* _PROVIDED MATERIAL_
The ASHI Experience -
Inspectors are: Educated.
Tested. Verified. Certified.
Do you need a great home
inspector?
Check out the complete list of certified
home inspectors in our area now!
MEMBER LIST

---

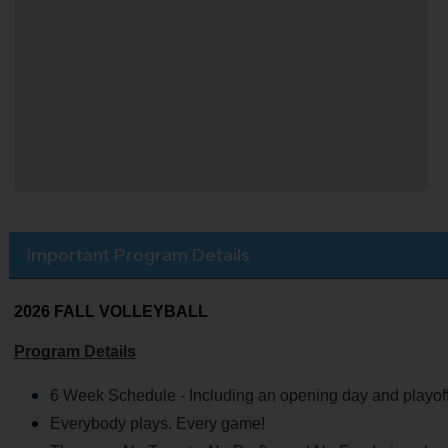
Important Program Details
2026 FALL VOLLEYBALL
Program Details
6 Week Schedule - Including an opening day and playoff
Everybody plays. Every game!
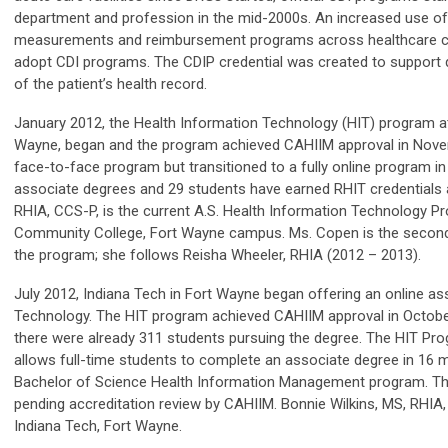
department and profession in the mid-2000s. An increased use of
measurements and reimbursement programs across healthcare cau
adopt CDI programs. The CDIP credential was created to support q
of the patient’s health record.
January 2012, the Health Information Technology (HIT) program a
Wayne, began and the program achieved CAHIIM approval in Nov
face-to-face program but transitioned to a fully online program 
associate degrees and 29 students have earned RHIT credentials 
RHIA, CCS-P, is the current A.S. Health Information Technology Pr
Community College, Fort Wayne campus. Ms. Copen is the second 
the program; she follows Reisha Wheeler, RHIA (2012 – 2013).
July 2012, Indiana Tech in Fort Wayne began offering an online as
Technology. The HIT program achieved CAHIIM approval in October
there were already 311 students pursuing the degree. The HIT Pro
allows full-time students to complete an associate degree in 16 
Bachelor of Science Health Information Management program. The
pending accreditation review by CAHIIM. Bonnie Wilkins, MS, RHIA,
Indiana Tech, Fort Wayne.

* _ABOUT THIS EXERCISE_
Copy all lines from the entries that contain the word "began".

* _TASK OUTPUT_
Wayne, began and the program achieved CAHIIM approval in Nov
July 2012, Indiana Tech in Fort Wayne began offering an online as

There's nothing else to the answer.